Harcèlement par voie électronique : la CRIET envoie un signal fort avec une peine de 24 mois avec sursis
La Cour de répression des infractions économiques et du terrorisme (CRIET) a rendu son verdict le lundi 27 avril 2026 dans une affaire de harcèlement électronique impliquant le député Armand Gansè. Le prévenu a été jugé coupable et condamné à 24 mois d’emprisonnement avec sursis, assortis de lourdes sanctions financières.
La première chambre correctionnelle de la CRIET a retenu les faits de harcèlement par le biais de communications électroniques. En plus de la peine de prison avec sursis, le tribunal a imposé une amende de 10 millions de francs CFA à l’accusé au profit de l’État. Sur le volet civil, la Cour a également accepté la constitution de partie civile du député. Le prévenu devra lui verser 5 millions de francs CFA à titre de dommages et intérêts.

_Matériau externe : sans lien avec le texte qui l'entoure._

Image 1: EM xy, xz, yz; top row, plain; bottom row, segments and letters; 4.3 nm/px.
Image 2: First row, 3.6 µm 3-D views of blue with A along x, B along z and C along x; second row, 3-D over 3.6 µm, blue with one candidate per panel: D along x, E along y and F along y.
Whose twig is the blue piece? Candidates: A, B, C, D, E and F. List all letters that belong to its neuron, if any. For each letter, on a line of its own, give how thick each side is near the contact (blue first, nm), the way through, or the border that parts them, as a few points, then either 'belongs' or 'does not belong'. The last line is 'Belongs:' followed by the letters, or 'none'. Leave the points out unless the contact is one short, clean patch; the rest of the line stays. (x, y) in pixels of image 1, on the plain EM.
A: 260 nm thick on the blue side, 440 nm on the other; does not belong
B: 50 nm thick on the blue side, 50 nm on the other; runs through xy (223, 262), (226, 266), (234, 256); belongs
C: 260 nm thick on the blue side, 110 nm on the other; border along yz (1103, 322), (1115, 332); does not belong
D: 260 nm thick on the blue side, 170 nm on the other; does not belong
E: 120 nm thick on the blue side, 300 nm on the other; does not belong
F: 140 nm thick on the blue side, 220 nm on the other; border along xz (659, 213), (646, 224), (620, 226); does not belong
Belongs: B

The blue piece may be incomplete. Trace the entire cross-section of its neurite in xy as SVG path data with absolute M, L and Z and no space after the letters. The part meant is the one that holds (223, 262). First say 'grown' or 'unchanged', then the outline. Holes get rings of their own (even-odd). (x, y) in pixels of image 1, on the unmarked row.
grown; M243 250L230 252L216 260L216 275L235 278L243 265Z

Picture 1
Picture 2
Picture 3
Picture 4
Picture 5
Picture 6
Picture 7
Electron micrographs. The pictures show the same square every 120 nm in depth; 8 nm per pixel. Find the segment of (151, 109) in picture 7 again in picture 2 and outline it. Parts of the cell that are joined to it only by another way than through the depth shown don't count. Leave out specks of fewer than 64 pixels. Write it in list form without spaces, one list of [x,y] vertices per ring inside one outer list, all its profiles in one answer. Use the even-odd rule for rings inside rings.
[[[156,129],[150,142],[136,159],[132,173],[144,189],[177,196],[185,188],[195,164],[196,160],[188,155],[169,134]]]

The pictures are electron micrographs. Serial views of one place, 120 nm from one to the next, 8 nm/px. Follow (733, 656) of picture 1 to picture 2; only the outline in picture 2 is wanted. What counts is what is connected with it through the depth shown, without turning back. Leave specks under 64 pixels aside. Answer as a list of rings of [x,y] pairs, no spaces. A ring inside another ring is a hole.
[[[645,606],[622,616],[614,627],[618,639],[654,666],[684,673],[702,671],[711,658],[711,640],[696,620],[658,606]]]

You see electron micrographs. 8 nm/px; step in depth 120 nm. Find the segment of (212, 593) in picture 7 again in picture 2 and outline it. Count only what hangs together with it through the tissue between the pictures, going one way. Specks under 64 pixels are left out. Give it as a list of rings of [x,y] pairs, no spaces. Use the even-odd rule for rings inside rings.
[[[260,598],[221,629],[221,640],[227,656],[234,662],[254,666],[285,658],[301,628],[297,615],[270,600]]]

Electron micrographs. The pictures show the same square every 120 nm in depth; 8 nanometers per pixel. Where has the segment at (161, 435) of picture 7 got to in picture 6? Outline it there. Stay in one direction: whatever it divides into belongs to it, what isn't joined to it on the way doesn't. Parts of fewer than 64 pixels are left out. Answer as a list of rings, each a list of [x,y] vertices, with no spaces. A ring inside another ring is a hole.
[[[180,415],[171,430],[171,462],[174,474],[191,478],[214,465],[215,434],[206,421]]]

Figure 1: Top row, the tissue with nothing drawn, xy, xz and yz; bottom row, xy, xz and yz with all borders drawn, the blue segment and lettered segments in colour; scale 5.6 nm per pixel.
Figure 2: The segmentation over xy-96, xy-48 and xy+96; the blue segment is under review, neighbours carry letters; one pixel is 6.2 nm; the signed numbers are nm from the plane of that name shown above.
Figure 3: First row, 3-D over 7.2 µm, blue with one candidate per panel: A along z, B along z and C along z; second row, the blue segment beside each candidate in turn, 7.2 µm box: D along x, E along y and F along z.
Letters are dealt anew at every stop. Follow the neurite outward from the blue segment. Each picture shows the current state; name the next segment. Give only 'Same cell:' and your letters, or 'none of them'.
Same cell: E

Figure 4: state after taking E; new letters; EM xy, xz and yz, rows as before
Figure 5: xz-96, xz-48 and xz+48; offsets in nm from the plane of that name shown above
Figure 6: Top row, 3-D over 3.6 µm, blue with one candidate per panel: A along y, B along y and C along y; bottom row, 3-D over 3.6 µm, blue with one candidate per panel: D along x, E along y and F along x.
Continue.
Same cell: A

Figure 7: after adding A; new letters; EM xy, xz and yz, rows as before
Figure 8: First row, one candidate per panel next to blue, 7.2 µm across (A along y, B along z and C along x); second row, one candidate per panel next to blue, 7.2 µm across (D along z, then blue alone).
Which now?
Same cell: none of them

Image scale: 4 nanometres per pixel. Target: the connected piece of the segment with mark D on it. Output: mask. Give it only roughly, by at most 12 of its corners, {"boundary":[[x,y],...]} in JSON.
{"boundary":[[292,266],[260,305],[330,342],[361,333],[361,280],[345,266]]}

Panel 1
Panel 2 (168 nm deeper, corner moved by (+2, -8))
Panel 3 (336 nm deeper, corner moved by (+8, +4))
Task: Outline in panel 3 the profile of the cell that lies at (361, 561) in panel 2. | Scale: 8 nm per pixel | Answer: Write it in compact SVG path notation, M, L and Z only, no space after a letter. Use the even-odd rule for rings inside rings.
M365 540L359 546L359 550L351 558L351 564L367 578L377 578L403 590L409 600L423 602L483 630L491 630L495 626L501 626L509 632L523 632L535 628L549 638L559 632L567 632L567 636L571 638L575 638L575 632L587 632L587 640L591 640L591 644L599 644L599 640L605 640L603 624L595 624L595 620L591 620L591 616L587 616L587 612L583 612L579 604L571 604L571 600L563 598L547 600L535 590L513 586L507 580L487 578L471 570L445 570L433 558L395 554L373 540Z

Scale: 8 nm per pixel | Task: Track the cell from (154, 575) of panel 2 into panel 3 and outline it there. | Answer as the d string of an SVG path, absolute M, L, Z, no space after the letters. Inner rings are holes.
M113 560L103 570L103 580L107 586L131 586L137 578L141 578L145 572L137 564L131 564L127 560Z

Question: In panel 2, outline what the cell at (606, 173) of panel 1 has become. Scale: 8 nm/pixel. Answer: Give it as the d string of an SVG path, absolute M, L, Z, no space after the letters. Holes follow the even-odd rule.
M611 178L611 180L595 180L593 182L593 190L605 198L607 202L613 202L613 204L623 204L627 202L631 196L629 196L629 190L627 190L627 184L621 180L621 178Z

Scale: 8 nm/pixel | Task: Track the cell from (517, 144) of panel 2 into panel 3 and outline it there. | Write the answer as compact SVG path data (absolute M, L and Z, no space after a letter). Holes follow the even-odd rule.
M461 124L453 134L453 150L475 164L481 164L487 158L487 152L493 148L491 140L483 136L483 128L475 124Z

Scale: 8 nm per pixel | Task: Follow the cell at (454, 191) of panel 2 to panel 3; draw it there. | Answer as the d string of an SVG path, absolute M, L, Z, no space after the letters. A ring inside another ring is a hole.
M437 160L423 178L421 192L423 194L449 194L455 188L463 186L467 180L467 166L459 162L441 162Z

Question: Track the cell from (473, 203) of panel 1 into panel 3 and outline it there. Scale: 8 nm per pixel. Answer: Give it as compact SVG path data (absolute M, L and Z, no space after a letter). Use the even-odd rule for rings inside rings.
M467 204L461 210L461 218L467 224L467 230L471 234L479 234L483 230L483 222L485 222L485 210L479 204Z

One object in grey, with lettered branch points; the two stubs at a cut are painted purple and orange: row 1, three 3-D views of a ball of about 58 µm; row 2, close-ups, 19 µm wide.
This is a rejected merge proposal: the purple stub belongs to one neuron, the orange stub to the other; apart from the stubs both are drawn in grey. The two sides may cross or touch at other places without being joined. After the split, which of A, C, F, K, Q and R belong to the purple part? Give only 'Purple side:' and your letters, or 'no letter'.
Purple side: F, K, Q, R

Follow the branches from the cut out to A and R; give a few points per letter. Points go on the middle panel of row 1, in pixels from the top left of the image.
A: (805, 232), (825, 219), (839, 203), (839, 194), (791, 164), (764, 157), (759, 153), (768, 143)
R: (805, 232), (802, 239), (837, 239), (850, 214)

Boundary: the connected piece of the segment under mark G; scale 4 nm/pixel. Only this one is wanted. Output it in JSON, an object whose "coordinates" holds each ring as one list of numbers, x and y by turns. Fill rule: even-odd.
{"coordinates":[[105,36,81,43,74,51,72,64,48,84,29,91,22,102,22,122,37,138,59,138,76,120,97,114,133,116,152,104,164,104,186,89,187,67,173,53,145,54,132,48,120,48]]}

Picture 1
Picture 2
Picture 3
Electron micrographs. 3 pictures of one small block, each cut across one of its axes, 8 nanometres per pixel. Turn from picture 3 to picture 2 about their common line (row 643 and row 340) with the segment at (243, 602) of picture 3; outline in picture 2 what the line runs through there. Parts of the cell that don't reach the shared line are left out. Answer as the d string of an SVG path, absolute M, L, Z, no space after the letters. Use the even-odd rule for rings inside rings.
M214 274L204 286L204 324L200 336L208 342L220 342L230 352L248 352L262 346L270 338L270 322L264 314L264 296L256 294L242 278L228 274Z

À la source de cette affaire se trouvent des publications diffusées via l’application WhatsApp. Le député, membre du Bloc républicain, avait saisi la justice à la suite de la diffusion de contenus qu’il jugeait diffamatoires et constitutifs de harcèlement. Selon ses déclarations lors de l’audience, les événements auraient débuté après la fin de sa relation avec le prévenu. Ce dernier l’accusait notamment d’avoir mis enceinte une voisine de son quartier à Bohicon, tout en lui attribuant publiquement, sous un pseudonyme local, des propos et des comportements litigieux.
Lors des débats, le parlementaire avait insisté sur la nécessité d’établir la vérité devant la justice. De son côté, le procureur avait requis, en février 2026, une peine de deux ans de prison avec sursis, soulignant la gravité des faits et leur impact sur la réputation de la victime. La partie civile avait initialement réclamé 10 millions de francs CFA de dommages et intérêts, estimant que les publications avaient causé un préjudice important. Le verdict a confirmé la culpabilité du prévenu et s’inscrit dans une démarche de rigueur face aux abus liés à l’utilisation des réseaux sociaux.